Thursday, April 25, 2013

Signs of change

The clouds start to cover the island from the north side of the harbour and the water acquires a dull metal gray colour.

A Ladybird beetle takes the best of the day alien to the weather change coming.

Coccinellids are small insects, ranging from 1 mm to 10 mm (0.04 to 0.4 inches), and are commonly yellow, orange, or scarlet with small black spots on their wing covers. They are found worldwide, with over 5,000 species described. There are a few species in Menorca, Coccinella Septempunctata is  the one in the picture. 

Thursday, April 18, 2013

Es Castell Council has purchased the old mill next to the entrance of the village

A group of neighbours from Es Castell have volunteered to work on the restoration and clean up the surrounding area. The aim of the Council is recovering and restoring this old building for cultural purposes.

The Sant Lluis fully restored, traditional windmill which is now a museum open to the public, and the role model for other interesting buildings.

Friday, April 12, 2013

Spring Colours

And the beauty of the day: Cacyreus Marshalli. (Geranium Bronze) is a butterfly in the family Lycaenidae. Presumed to have arrived from South Africa on imported Pelargonium plants. Frequently found around habitations. Rarely opens its wings when taking nectar, but will show its uppersides when basking in sunshine, usually on leaves or grasses.

Tuesday, April 9, 2013

Agustín & Satur. New lamps at the conservatory

It's been a hard and long day for both them. But the lamps look beautiful there.

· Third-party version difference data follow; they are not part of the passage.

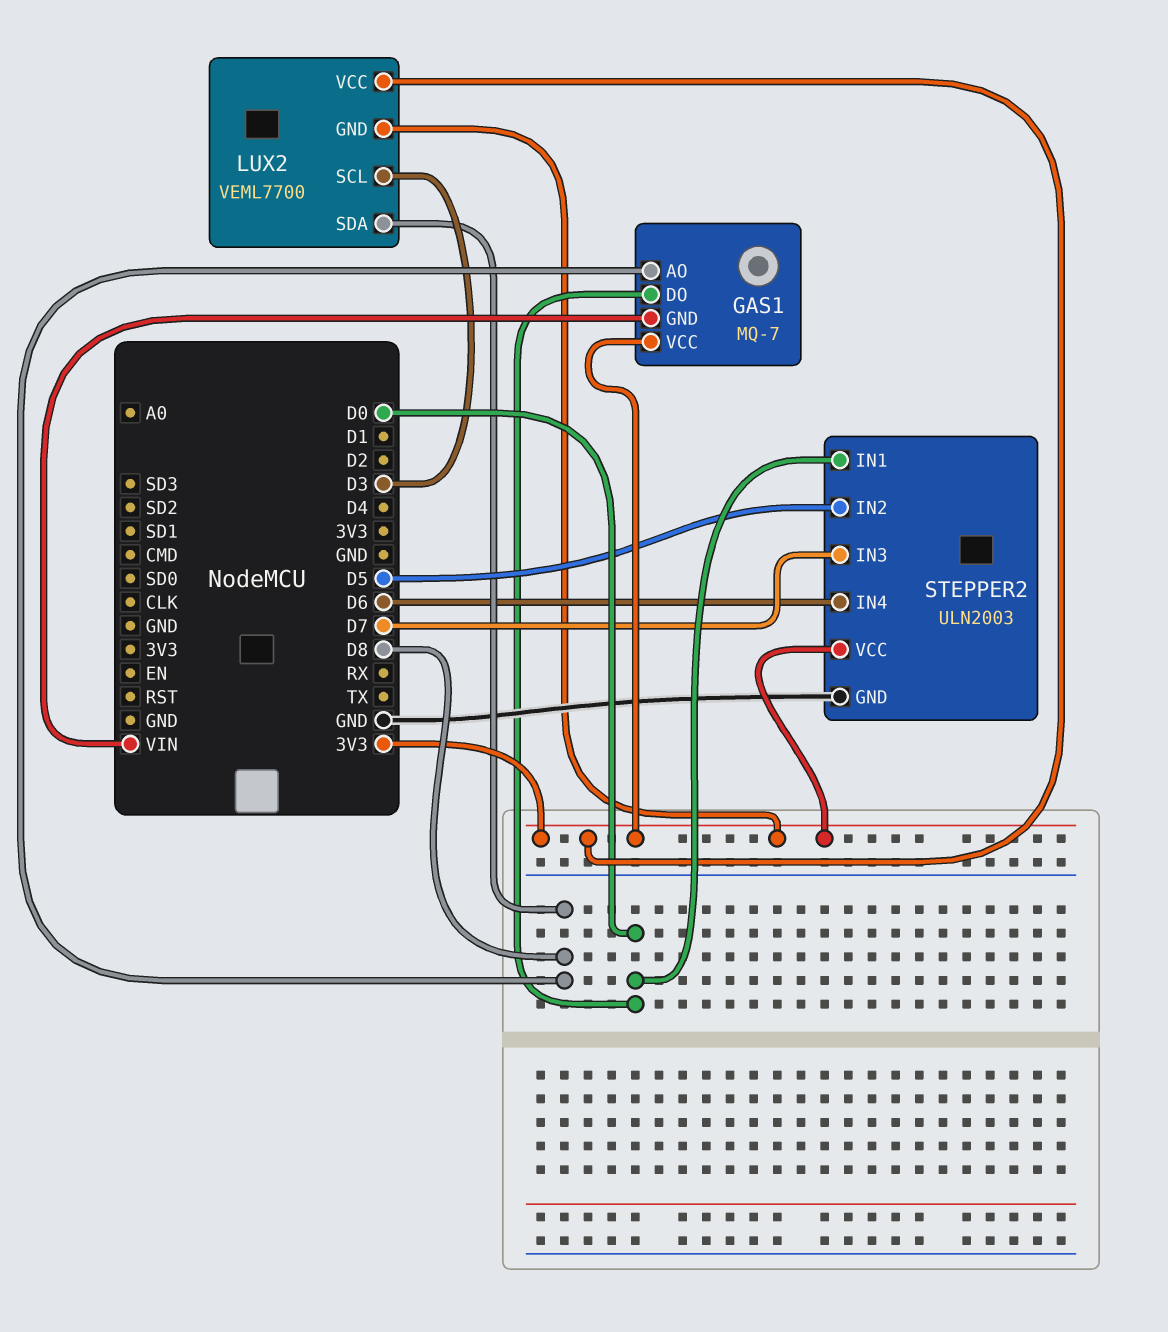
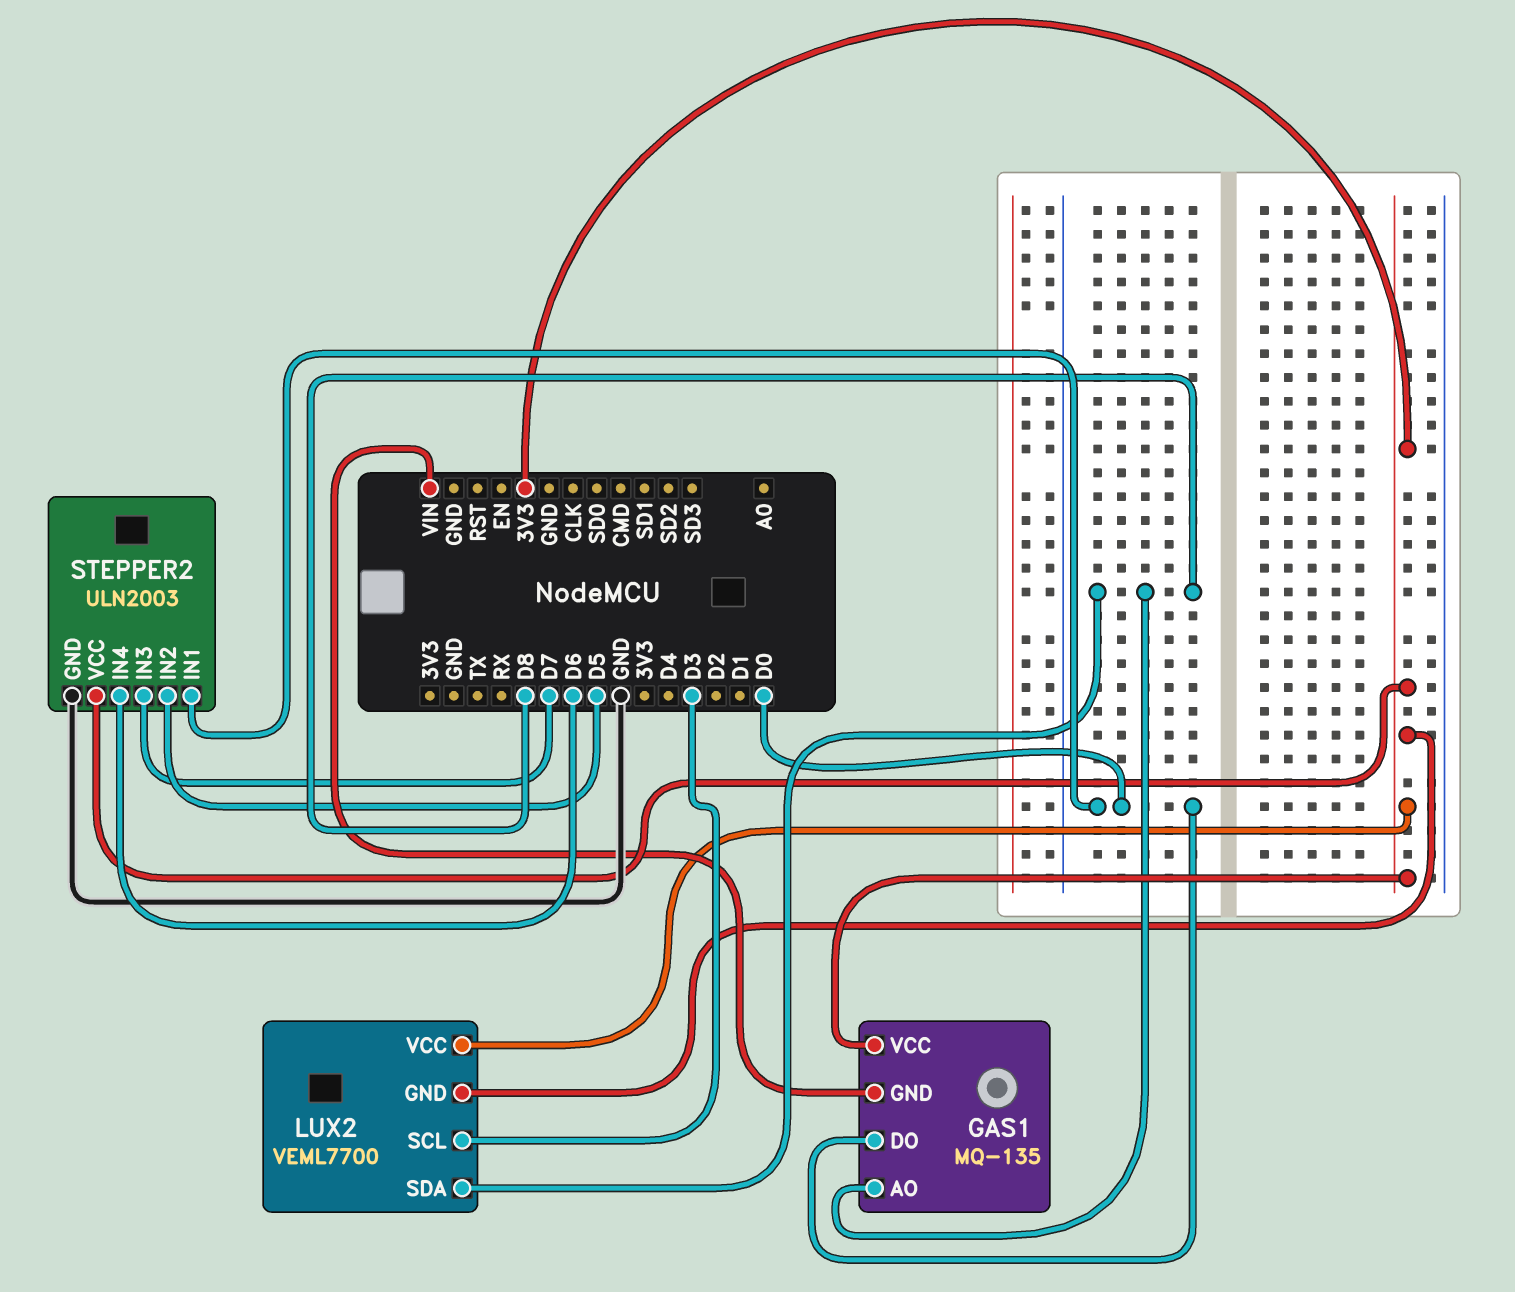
GAS1: MQ-7 -> MQ-135

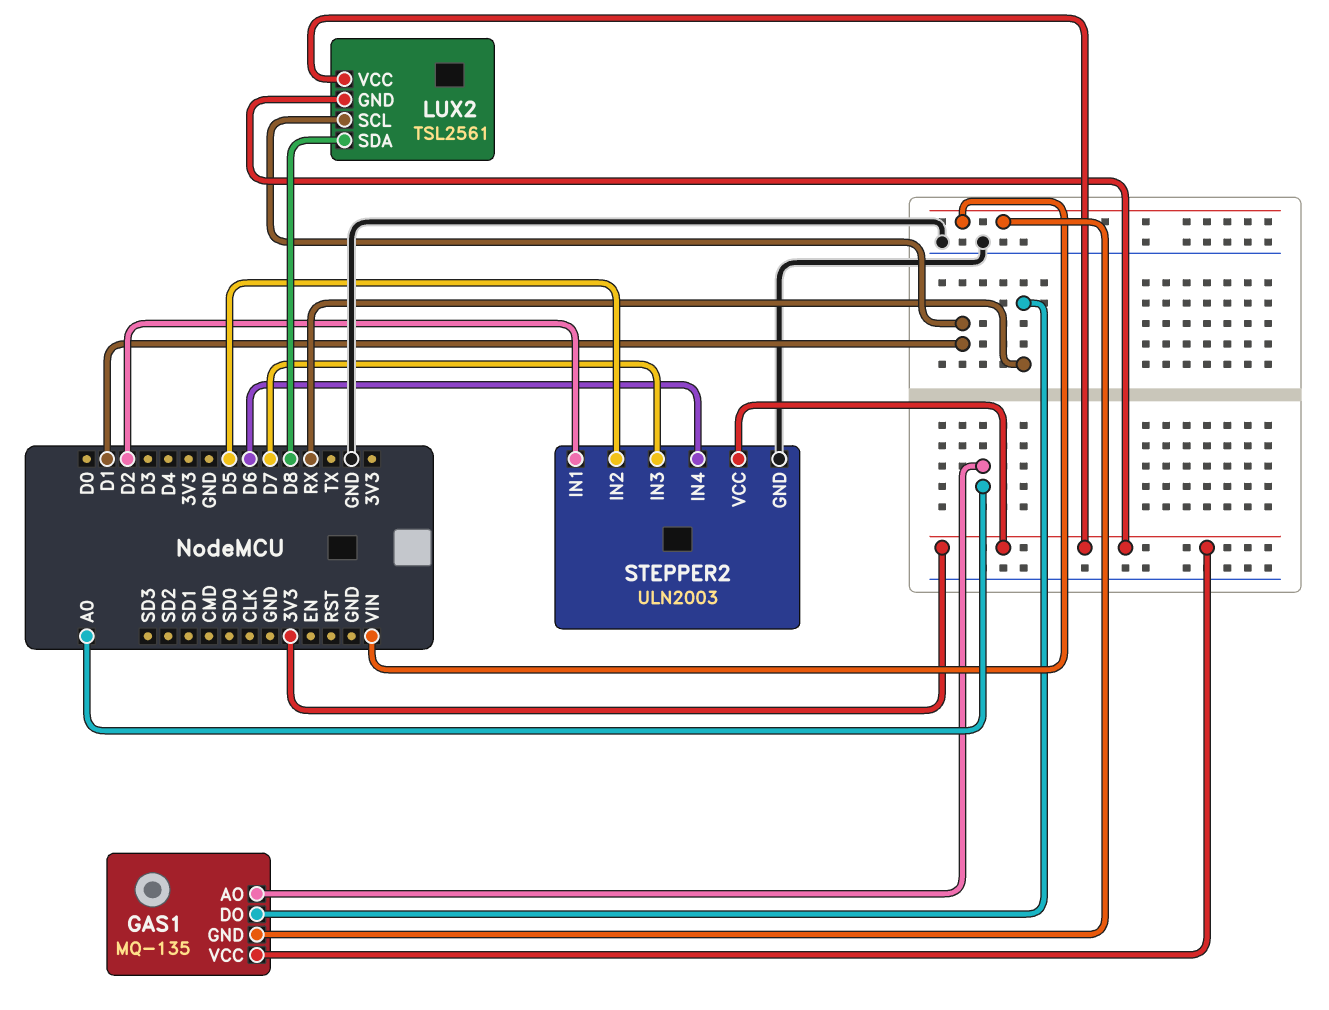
GAS1 pin AO: D8 -> A0
GAS1 pin DO: D0 -> RX
LUX2: VEML7700 -> TSL2561
LUX2 pin SCL: D3 -> D1
STEPPER2 pin IN1: D0 -> D2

Spring splendour at "Mussuptá de s'Escola"
San Climent.

Sunday, April 7, 2013

An octopus at Calas Fons

Despite the chilly north wind, the small port of Es Castell, Calas Fons showed today its warmest face. The bars and restaurants are beginning to prepare the summer season and most are already open. The few walkers there have been surprised to see one of the waiters at a popular restaurant capturing an octopus over six kilos.

Mediterranean octopus Octopus vulgaris grows to 25 cm in mantle length with arms up to 1 m long. 
O. vulgaris is caught by bottom trawls on a huge scale off the northwestern coast of Africa. More than 20,000 tonnes are harvested annually.
The octopus hunts at dusk. Crabs, crayfish, and bivalve molluscs (two-shelled molluscs such as cockles) are preferred, although the octopus will eat almost anything it can catch.
Humans eat octopus in many cultures. The arms and sometimes other body parts are prepared in various ways, often varying by species.

 The most popular in Spain. "Pulpo a feira" Galician Style.

Friday, April 5, 2013

Regarding Mahon harbour.

The local authorities say the Port of Mahon need to be dredged in order to be more accessible to deep-draft cruisers. It may be true, but the issue has aroused much controversy among citizens in Mahon who are already a little tired of seing that the decisions taken on several issues affect them and somehow often damage what we call the "Menorcan way of living".

The main protest of citizens has not been for the dredging itself, but because it is intended to drop the mud extracted from the seabed in an area near the coast, in front of Cala Rafalet.

Fortunately the local ecologist group (GOB) has lobbied the Environment Prosecution and has managed to paralyze the process until some tests on the sludge have been made.

The port of Mahon, showed a grey solitary aspect, this afternoon, ignoring the controversy that has arisen over the past weeks.

Once a British arsenal, today a Naval Base on the harbour's north shore.

 Cargo ships in the commercial dock

Sheila and Bryce Lyons from Menorca Britannia will take care again this summer of the guided visits to the Golden Farm. 

Thursday, April 4, 2013


The number of hoopoes in Menorca, that had been declining in recent years, seems to be recovering, and that is good news for bird lovers. We do seem to have quite a number of such birds in the fields and woods of the island and we love to hear them calling in the spring and summer

The Hoopoe (Upupa epops) is a colourful bird that is named for its call, “hoo-poo.” The common hoopoe is about 12 inches (30 cm) long. It has a showy, semicircular crest and mixed reddish-brown, black, and white plumage. The bill is long and curved, the legs short.

A regular guests, who is a keen stamp collector told me once that  he had a very complete collection of stamps of hoopoes. I could not imagine there were so many, and from so many countries.